In this section we apply different functions to perform imputation on two different data sets. The evaluation of the performance of imputation algorithms is in general flawed, since the actual values are in fact missing. Thus, a performance comparison can only be done for simulated missing data. Based on an algorithm provided by Moritz et al. 2015 we introduce missing data artificially in our data sets.

In order to evaluate the imputation algorithm we calculate the root mean squared error (RMSE) of the imputed data set with respect to the original data set.

The RMSE is given by

\[RMSE = \sqrt{\frac{\sum_{t=1}^n (\hat y_t - y_t)^2 }{n}}\]

Let us write a small convenience function to calculate RMSE.

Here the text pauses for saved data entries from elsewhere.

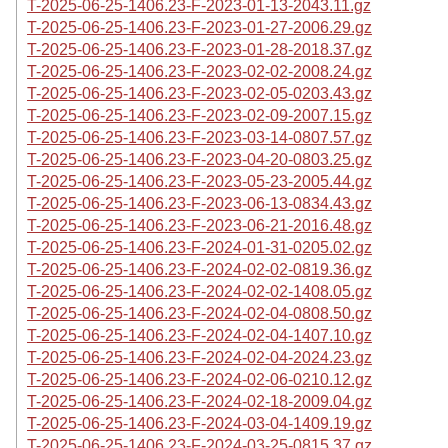
T-2025-06-25-1406.23-F-2023-01-13-2043.11.gz
T-2025-06-25-1406.23-F-2023-01-27-2006.29.gz
T-2025-06-25-1406.23-F-2023-01-28-2018.37.gz
T-2025-06-25-1406.23-F-2023-02-02-2008.24.gz
T-2025-06-25-1406.23-F-2023-02-05-0203.43.gz
T-2025-06-25-1406.23-F-2023-02-09-2007.15.gz
T-2025-06-25-1406.23-F-2023-03-14-0807.57.gz
T-2025-06-25-1406.23-F-2023-04-20-0803.25.gz
T-2025-06-25-1406.23-F-2023-05-23-2005.44.gz
T-2025-06-25-1406.23-F-2023-06-13-0834.43.gz
T-2025-06-25-1406.23-F-2023-06-21-2016.48.gz
T-2025-06-25-1406.23-F-2024-01-31-0205.02.gz
T-2025-06-25-1406.23-F-2024-02-02-0819.36.gz
T-2025-06-25-1406.23-F-2024-02-02-1408.05.gz
T-2025-06-25-1406.23-F-2024-02-04-0808.50.gz
T-2025-06-25-1406.23-F-2024-02-04-1407.10.gz
T-2025-06-25-1406.23-F-2024-02-04-2024.23.gz
T-2025-06-25-1406.23-F-2024-02-06-0210.12.gz
T-2025-06-25-1406.23-F-2024-02-18-2009.04.gz
T-2025-06-25-1406.23-F-2024-03-04-1409.19.gz
T-2025-06-25-1406.23-F-2024-03-25-0815.37.gz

RMSE <- function(sim, obs){
  sqrt(sum((sim-obs)^2)/length(sim))
}

In this section we apply the following imputation functions:

library(zoo)
library(forecast)

Imputing daily temperature data

We apply the imputation algorithms on the mean daily temperature data set from the weather station Berlin-Dahlem (FU). We load the data sets via the load() function into R.

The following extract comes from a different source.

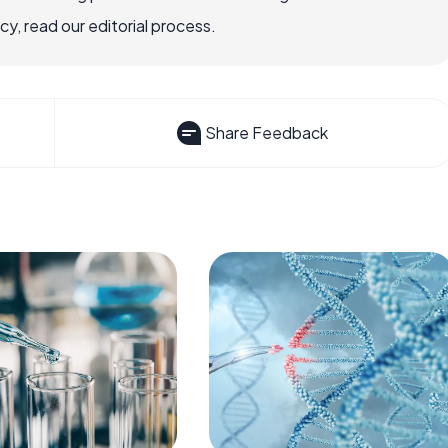
, read our editorial process.
Share Feedback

load(url("https://userpage.fu-berlin.de/soga/300/30100_data_sets/NA_datasets.Rdata"))

The particular data sets of interest are the original data set, temp.sample, and the data set with the missing values: temp.NA. Let us plot the original data by applying the plot.ts() function.

plot.ts(temp.sample, 
        main = 'Weather station Berlin-Dahlem', ylab = "°C")

Further we plot the temp.NA data set for a better understanding.

plot.ts(temp.NA, ylab = expression("°C"), 
        cex.main = 0.85,
        type = 'o', 
        cex = 0.3, 
        pch = 16)

Further, we calculate the percentage of missing values for the data set. The is.na() function in combination with the sum() function can be applied to calculate the number of NA values.

na.perc <- round(sum(is.na(temp.NA))/length(temp.sample),3)*100
na.perc
## [1] 36.5

We see see that the data set temp.NA consists of about 36.5% missing values.

OK, let us apply the imputation methods. The procedure is as follows:


na.aggregate()

A generic function for replacing each NA with aggregated values. This allows imputing by the overall mean, by monthly means, etc.

## IMPUTING ##
temp.NA.imp <- na.aggregate(temp.NA, FUN = mean, as.yearmon)
## ERROR ##
rmse.NA <- RMSE(temp.NA.imp, temp.sample)
rmse.NA
## [1] 2.098821
## PLOTTING ##
plot.ts(temp.NA.imp, ylab = expression("°C"), 
        main = "na.aggregate()",
        cex.main = 0.85, col = 'red')
points(temp.NA,
       cex = 0.3, 
       pch = 16)
text(2013.5, -10, paste('RMSE: ', round(rmse.NA,4)), cex = 0.85)
legend('bottomright', legend = 'Imputed values', 
       lty = 1, col = 'red', cex = 0.65)